Return descriptive information about this Valve implementation.

Specified by:

getInfo in interface Valve

Overrides:

getInfo in class ValveBase

invoke

public void invoke(Request request,
                   Response response)
            throws IOException,
                   ServletException

Specified by:

invoke in interface Valve

Specified by:

invoke in class ValveBase

Throws:

IOException

ServletException

setInternalProxies

public void setInternalProxies(String commaAllowedInternalProxies)

Comma delimited list of internal proxies. Can be expressed with regular expressions.

Default value : 10\.\d{1,3}\.\d{1,3}\.\d{1,3}, 192\.168\.\d{1,3}\.\d{1,3}, 127\.\d{1,3}\.\d{1,3}\.\d{1,3}

setRemoteIPHeader

public void setRemoteIPHeader(String remoteIPHeader)

Name of the http header from which the remote ip is extracted.

The value of this header can be comma delimited.

Default value : X-Forwarded-For

Parameters:

remoteIPHeader -

setProxiesHeader

public void setProxiesHeader(String proxiesHeader)

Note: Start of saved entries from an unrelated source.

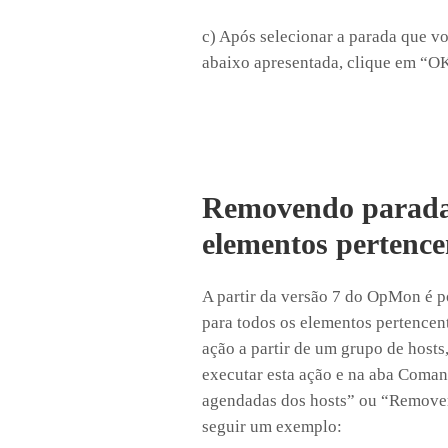
c) Após selecionar a parada que v
abaixo apresentada, clique em “OK
Removendo parada
elementos pertence
A partir da versão 7 do OpMon é 
para todos os elementos pertencent
ação a partir de um grupo de hosts
executar esta ação e na aba Coman
agendadas dos hosts” ou “Remover 
seguir um exemplo: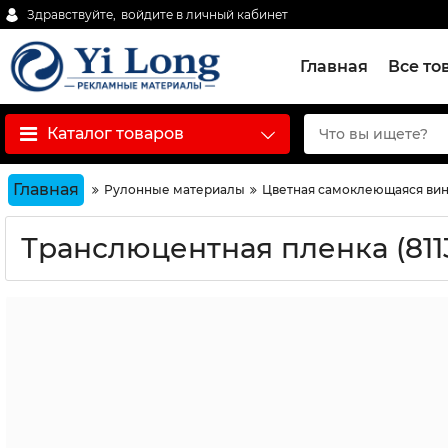
Здравствуйте,
войдите в личный кабинет
Главная
Все то
Каталог товаров
Главная
Рулонные материалы
Цветная самоклеющаяся вин
Транслюцентная пленка (811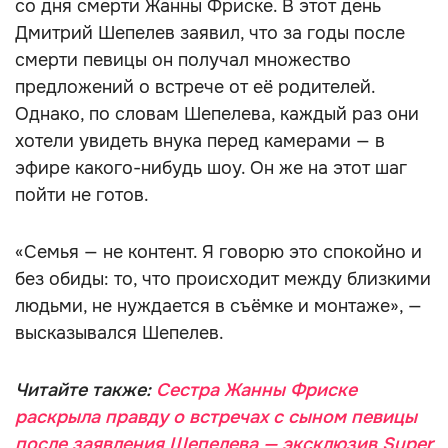
со дня смерти Жанны Фриске. В этот день
Дмитрий Шепелев заявил, что за годы после
смерти певицы он получал множество
предложений о встрече от её родителей.
Однако, по словам Шепелева, каждый раз они
хотели увидеть внука перед камерами — в
эфире какого-нибудь шоу. Он же на этот шаг
пойти не готов.
«Семья — не контент. Я говорю это спокойно и
без обиды: то, что происходит между близкими
людьми, не нуждается в съёмке и монтаже», —
высказывался Шепелев.
Читайте также:
Сестра Жанны Фриске
раскрыла правду о встречах с сыном певицы
после заявления Шепелева — эксклюзив Super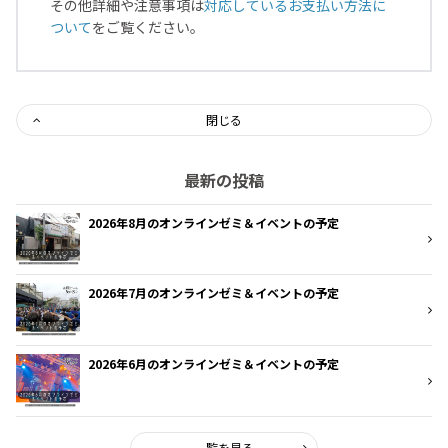
その他詳細や注意事項は
対応しているお支払い方法に
ついて
をご覧ください。
閉じる
最新の投稿
2026年8月のオンラインゼミ＆イベントの予定
2026年7月のオンラインゼミ＆イベントの予定
2026年6月のオンラインゼミ＆イベントの予定
一覧を見る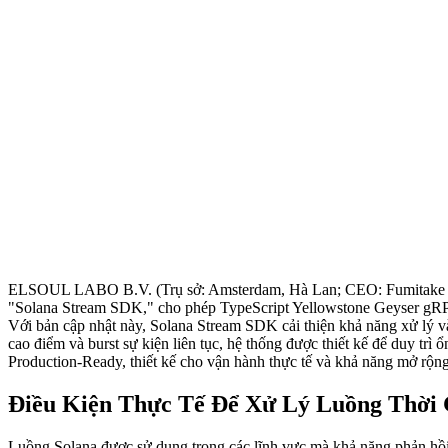
ELSOUL LABO B.V. (Trụ sở: Amsterdam, Hà Lan; CEO: Fumitake Kaw
"Solana Stream SDK," cho phép TypeScript Yellowstone Geyser gRPC 
Với bản cập nhật này, Solana Stream SDK cải thiện khả năng xử lý và 
cao điểm và burst sự kiện liên tục, hệ thống được thiết kế để duy trì
Production-Ready, thiết kế cho vận hành thực tế và khả năng mở rộng
Điều Kiện Thực Tế Để Xử Lý Luồng Thời 
Luồng Solana được sử dụng trong các lĩnh vực mà khả năng phản hồi th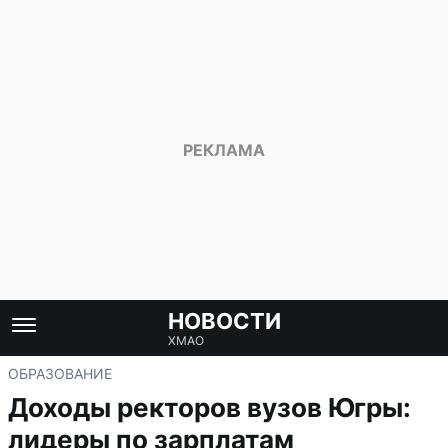
НОВОСТИ
ХМАО
ОБРАЗОВАНИЕ
Доходы ректоров вузов Югры:
лидеры по зарплатам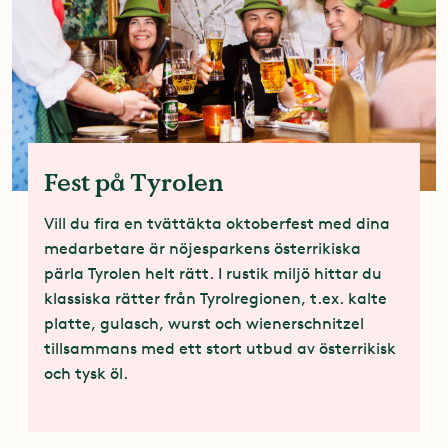
Fest på Tyrolen
Vill du fira en tvättäkta oktoberfest med dina
medarbetare är nöjesparkens österrikiska
pärla Tyrolen helt rätt. I rustik miljö hittar du
klassiska rätter från Tyrolregionen, t.ex. kalte
platte, gulasch, wurst och wienerschnitzel
tillsammans med ett stort utbud av österrikisk
och tysk öl.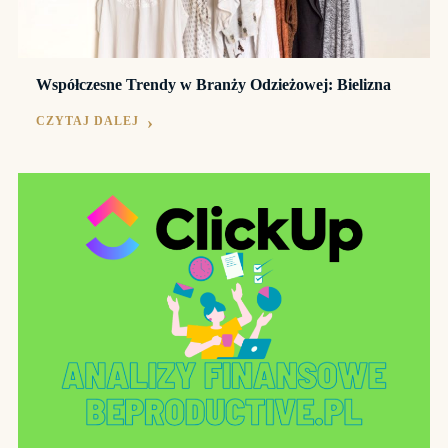
Współczesne Trendy w Branży Odzieżowej: Bielizna
CZYTAJ DALEJ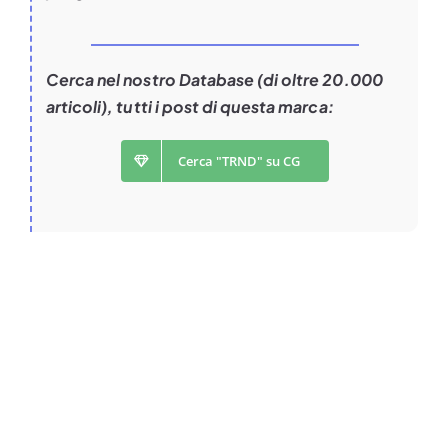
Cerca nel nostro Database (di oltre 20.000
articoli), tutti i post di questa marca:
Cerca "TRND" su CG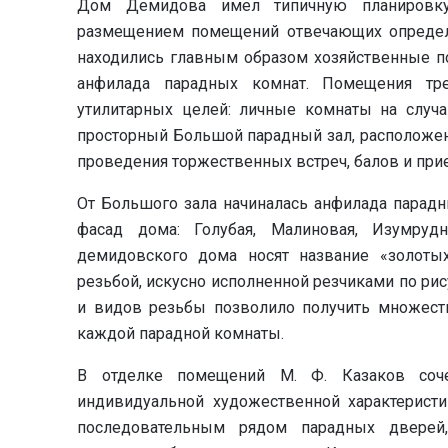
Дом Демидова имел типичную планировку
размещением помещений отвечающих определ
находились главным образом хозяйственные п
анфилада парадных комнат. Помещения тр
утилитарных целей: личные комнаты на случа
просторный Большой парадный зал, расположен
проведения торжественных встреч, балов и при
От Большого зала начиналась анфилада парад
фасад дома: Голубая, Малиновая, Изумруд
демидовского дома носят название «золоты
резьбой, искусно исполненной резчиками по ри
и видов резьбы позволило получить множест
каждой парадной комнаты.
В отделке помещений М. Ф. Казаков соч
индивидуальной художественной характеристи
последовательным рядом парадных двере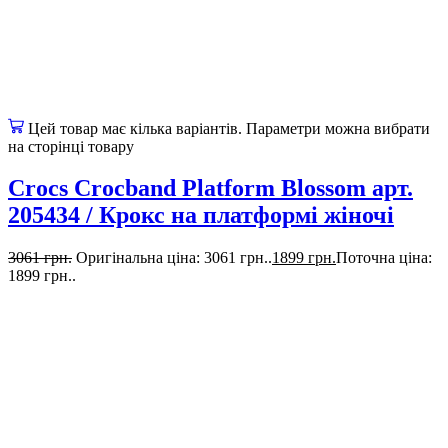
Цей товар має кілька варіантів. Параметри можна вибрати
на сторінці товару
Crocs Crocband Platform Blossom арт.
205434 / Крокс на платформі жіночі
3061
грн.
Оригінальна ціна: 3061 грн..
1899
грн.
Поточна ціна:
1899 грн..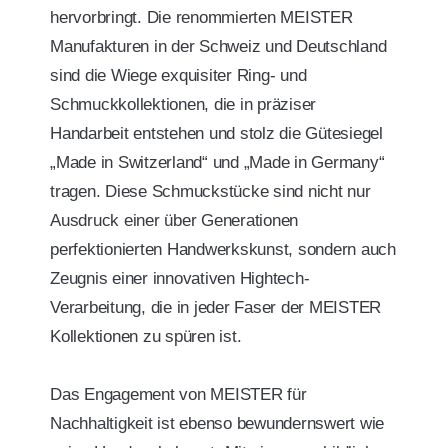
hervorbringt. Die renommierten MEISTER
Manufakturen in der Schweiz und Deutschland
sind die Wiege exquisiter Ring- und
Schmuckkollektionen, die in präziser
Handarbeit entstehen und stolz die Gütesiegel
„Made in Switzerland“ und „Made in Germany“
tragen. Diese Schmuckstücke sind nicht nur
Ausdruck einer über Generationen
perfektionierten Handwerkskunst, sondern auch
Zeugnis einer innovativen Hightech-
Verarbeitung, die in jeder Faser der MEISTER
Kollektionen zu spüren ist.
Das Engagement von MEISTER für
Nachhaltigkeit ist ebenso bewundernswert wie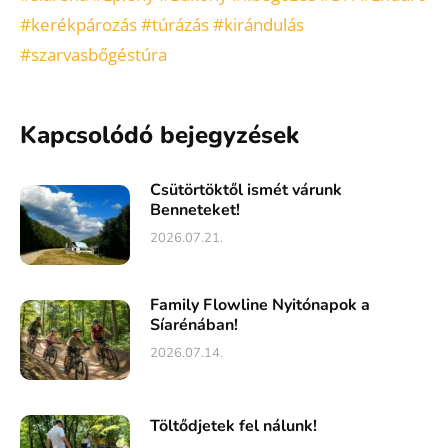
#kerékpározás
#túrázás
#kirándulás
#szarvasbőgéstúra
Kapcsolódó bejegyzések
Csütörtöktől ismét várunk
Benneteket!
2026.07.21.
Family Flowline Nyitónapok a
Síarénában!
2026.07.14.
Töltődjetek fel nálunk!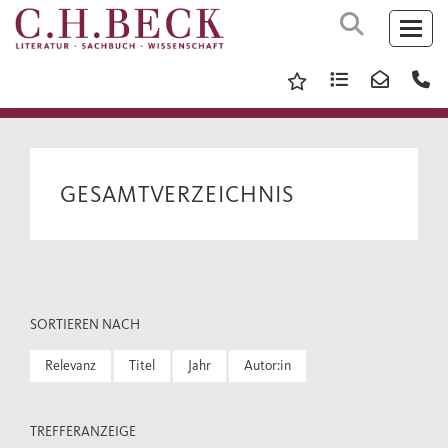
GESAMTVERZEICHNIS
SORTIEREN NACH
Relevanz
Titel
Jahr
Autor:in
TREFFERANZEIGE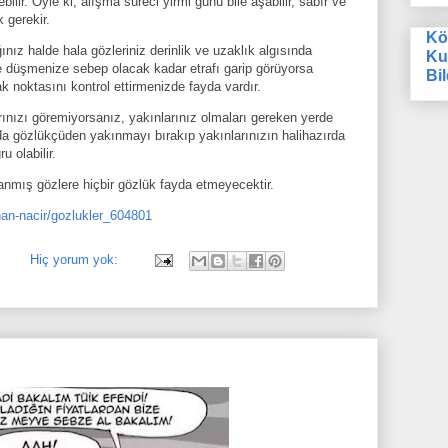
ilir. Öyle ki, alışma süreci yirmi günü bile aşabilir, sabır ve
 gerekir.
Kö
ız halde hala gözleriniz derinlik ve uzaklık algısında
Ku
e düşmenize sebep olacak kadar etrafı garip görüyorsa
Bil
 noktasını kontrol ettirmenizde fayda vardır.
rınızı göremiyorsanız, yakınlarınız olmaları gereken yerde
da gözlükçüden yakınmayı bırakıp yakınlarınızın halihazırda
u olabilir.
anmış gözlere hiçbir gözlük fayda etmeyecektir.
nan-nacir/gozlukler_604801
Hiç yorum yok: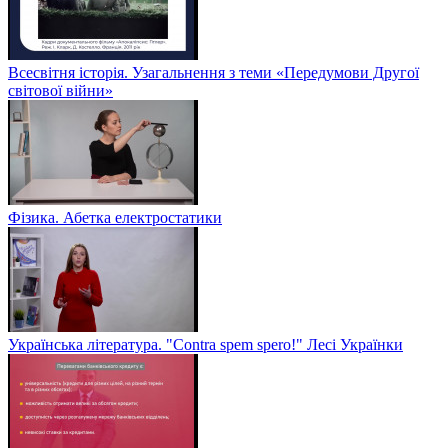
Всесвітня історія. Узагальнення з теми «Передумови Другої
світової війни»
Фізика. Абетка електростатики
Українська література. "Contra spem spero!" Лесі Українки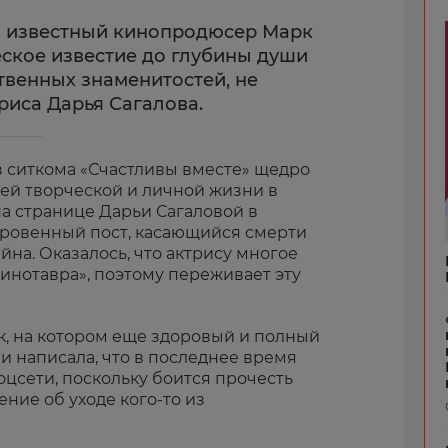
и известный кинопродюсер Марк
еское известие до глубины души
твенных знаменитостей, не
триса Дарья Сагалова.
з ситкома «Счастливы вместе» щедро
ей творческой и личной жизни в
на странице Дарьи Сагаловой в
кровенный пост, касающийся смерти
на. Оказалось, что актрису многое
инотавра», поэтому переживает эту
к, на котором еще здоровый и полный
и написала, что в последнее время
оцсети, поскольку боится прочесть
ние об уходе кого-то из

The proxiesHeader directive specifies a header into which mod_remoteip will collect a list of all of the intermediate client IP addresses trusted to resolve the actual remote IP. Note that intermediate RemoteIPTrustedProxy addresses are recorded in this header, while any intermediate RemoteIPInternalProxy addresses are discarded.

Name of the http header that holds the list of trusted proxies that has been traversed by the http request.

The value of this header can be comma delimited.

Default value : X-Forwarded-By

setTrustedProxies

public void setTrustedProxies(String commaDelimitedTrustedProxies)

Comma delimited list of proxies that are trusted when they appear in the remoteIPHeader header. Can be expressed as a regular expression.

Default value : empty list, no external proxy is trusted.